**Exercise inputs:**
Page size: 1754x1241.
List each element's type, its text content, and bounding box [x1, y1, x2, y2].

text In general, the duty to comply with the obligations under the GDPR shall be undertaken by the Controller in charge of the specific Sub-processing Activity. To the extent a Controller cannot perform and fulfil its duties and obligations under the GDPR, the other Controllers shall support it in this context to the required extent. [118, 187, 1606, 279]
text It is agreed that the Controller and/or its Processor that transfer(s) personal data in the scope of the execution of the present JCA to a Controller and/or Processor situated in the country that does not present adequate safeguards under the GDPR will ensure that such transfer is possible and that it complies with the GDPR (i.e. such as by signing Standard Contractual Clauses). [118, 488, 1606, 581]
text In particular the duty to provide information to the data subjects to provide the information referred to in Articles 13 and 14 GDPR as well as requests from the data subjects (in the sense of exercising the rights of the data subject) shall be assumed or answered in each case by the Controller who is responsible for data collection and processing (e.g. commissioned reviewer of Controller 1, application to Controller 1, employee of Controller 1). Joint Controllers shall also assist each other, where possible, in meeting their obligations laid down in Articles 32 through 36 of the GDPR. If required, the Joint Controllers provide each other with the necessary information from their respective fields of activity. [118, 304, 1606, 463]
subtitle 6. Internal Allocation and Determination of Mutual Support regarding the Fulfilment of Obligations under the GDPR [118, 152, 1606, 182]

**Problem to solve:**
Output a faithful copy of every entry, keeping each line as written.

**Answer for this exercise:**
Page size: 1754x1241.
List each element's type, its text content, and bounding box [x1, y1, x2, y2].

text In general, the duty to comply with the obligations under the GDPR shall be undertaken by the Controller in charge of the specific Sub-processing Activity. To the extent a Controller cannot perform and fulfil its duties and obligations under the GDPR, the other Controllers shall support it in this context to the required extent. [118, 187, 1606, 279]
text It is agreed that the Controller and/or its Processor that transfer(s) personal data in the scope of the execution of the present JCA to a Controller and/or Processor situated in the country that does not present adequate safeguards under the GDPR will ensure that such transfer is possible and that it complies with the GDPR (i.e. such as by signing Standard Contractual Clauses). [118, 488, 1606, 581]
text In particular the duty to provide information to the data subjects to provide the information referred to in Articles 13 and 14 GDPR as well as requests from the data subjects (in the sense of exercising the rights of the data subject) shall be assumed or answered in each case by the Controller who is responsible for data collection and processing (e.g. commissioned reviewer of Controller 1, application to Controller 1, employee of Controller 1). Joint Controllers shall also assist each other, where possible, in meeting their obligations laid down in Articles 32 through 36 of the GDPR. If required, the Joint Controllers provide each other with the necessary information from their respective fields of activity. [118, 304, 1606, 463]
subtitle 6. Internal Allocation and Determination of Mutual Support regarding the Fulfilment of Obligations under the GDPR [118, 152, 1606, 182]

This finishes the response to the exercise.